Friday, April 9, 2010

The hare in the folk myths of our ancestors.



One of the largest fertility festivals of the ancient calendar, Eostra, falls on the spring equinox when day and night are in equal balance and life has returned in profusion.The Anglo-Saxon Goddess of sunrise and spring was known as Eostra or Eastre and her sacred month was called 'Eastremonath' - Moon of Eostre.
Like all the Christian church's moveable feasts, Easter shows it's pagan origin in a dating system based on the old lunar calendar.It is always the first Sunday after the first full moon after the Spring Equinox.The Christian festival wasn't called Easter until the Goddess's name was given to it in the late Middle Ages.
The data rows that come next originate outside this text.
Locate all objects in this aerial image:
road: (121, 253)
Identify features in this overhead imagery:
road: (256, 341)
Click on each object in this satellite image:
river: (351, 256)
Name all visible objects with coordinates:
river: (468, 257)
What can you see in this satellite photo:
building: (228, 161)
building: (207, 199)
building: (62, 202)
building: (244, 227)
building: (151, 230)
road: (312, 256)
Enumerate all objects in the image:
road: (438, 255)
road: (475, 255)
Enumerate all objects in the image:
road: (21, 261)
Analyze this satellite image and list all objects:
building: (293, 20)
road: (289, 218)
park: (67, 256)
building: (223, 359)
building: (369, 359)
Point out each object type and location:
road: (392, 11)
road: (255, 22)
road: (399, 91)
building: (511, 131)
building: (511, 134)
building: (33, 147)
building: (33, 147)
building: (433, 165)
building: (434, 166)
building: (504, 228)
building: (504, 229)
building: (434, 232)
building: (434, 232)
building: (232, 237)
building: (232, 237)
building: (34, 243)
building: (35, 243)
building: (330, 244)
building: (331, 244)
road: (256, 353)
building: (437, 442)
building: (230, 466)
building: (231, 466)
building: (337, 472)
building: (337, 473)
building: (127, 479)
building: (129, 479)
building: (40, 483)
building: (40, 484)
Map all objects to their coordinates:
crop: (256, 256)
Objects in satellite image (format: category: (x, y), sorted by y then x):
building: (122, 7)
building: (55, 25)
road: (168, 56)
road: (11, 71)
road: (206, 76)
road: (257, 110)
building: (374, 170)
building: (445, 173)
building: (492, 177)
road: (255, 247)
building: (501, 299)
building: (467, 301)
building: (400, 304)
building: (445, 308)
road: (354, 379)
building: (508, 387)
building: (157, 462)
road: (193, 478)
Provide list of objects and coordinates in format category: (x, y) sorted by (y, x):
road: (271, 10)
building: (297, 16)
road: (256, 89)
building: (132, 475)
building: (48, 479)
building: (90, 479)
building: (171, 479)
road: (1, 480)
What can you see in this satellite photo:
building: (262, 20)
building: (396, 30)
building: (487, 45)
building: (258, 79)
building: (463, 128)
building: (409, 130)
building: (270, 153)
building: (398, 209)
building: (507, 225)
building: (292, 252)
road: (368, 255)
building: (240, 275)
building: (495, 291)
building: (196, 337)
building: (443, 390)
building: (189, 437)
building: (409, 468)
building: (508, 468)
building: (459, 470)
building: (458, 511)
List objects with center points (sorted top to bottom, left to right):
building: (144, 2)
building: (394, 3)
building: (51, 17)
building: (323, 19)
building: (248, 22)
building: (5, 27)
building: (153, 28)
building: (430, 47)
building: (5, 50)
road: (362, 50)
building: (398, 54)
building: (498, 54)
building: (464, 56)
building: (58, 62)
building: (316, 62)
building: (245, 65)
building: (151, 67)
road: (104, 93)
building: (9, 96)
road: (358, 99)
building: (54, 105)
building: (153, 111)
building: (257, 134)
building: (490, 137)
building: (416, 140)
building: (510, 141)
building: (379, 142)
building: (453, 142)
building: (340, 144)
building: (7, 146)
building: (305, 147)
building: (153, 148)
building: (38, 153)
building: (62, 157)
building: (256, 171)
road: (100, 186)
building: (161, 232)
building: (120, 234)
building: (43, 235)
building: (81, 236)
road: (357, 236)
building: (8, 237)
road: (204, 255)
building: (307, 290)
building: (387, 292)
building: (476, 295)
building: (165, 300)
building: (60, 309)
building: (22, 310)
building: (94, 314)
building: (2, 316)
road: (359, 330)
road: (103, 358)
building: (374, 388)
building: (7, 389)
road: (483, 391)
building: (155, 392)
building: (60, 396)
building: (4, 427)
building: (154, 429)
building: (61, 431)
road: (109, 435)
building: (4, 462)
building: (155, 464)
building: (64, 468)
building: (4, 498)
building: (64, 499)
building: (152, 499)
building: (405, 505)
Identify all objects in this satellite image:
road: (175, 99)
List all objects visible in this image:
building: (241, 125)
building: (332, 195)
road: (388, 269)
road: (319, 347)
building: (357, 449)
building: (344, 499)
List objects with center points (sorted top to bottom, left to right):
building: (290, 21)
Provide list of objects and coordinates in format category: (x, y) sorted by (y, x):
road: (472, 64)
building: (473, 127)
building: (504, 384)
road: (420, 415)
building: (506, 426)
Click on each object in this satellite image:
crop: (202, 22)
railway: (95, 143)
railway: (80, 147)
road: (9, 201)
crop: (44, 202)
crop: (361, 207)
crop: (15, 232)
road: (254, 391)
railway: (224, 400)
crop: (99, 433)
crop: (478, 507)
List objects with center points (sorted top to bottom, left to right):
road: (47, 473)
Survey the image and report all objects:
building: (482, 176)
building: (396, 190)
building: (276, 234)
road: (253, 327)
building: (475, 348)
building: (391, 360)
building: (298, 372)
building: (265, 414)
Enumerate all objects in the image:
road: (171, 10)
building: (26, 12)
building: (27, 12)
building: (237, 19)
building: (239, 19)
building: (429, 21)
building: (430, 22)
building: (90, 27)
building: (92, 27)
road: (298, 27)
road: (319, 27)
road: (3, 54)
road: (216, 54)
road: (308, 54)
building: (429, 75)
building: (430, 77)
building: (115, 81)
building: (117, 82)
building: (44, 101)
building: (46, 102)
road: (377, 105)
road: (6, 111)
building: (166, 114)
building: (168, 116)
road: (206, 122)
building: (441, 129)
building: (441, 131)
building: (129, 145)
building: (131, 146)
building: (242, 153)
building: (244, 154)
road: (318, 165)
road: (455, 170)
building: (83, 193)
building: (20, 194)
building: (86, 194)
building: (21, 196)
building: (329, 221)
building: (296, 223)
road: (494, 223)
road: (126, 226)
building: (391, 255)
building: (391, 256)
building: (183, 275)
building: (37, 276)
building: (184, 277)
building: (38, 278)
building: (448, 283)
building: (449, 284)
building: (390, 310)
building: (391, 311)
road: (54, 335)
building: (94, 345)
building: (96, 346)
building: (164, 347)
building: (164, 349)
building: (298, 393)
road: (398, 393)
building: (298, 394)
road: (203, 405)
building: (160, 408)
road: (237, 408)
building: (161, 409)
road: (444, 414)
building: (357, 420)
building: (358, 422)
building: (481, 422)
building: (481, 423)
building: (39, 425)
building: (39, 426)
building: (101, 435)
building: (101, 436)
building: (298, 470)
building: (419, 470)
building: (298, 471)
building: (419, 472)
The Irish observed Easter on a different date from that of the Roman church, probably the original date of the festival of Eostre, until the Roman calendar was imposed in 632 A.D.
The most striking thing about the mythology of hares is the degree of commonality across the globe, there are long-spoken tales of hares from the Americas to the Far East, from Africa to Europe. The hare is embedded in the folk myths of our ancestors. It is associated in mythology with the Moon, the celestial skies and the Sun, with fertility, the dawn, cunning and bravery. There is evidence of hare mythology in ancient pottery, coins, seals, and hieroglyphics and in oral history. (In Egypt the hare symbolised the very essence of life itself: the hieroglyphic 'Wn', depicting a hare on top of a single blue-green ripple, means 'to exist'). Similar to the fact that most ancient cultures have a flood myth, most also seem to have hare mythology. What was it about the hare which led to this mythology? We will probably never know for sure, but the fact that wild hares lived in proximity to people, perform unique and uninhibited courtship dances, are extremely sexually active in the spring and are active at night, were all factors.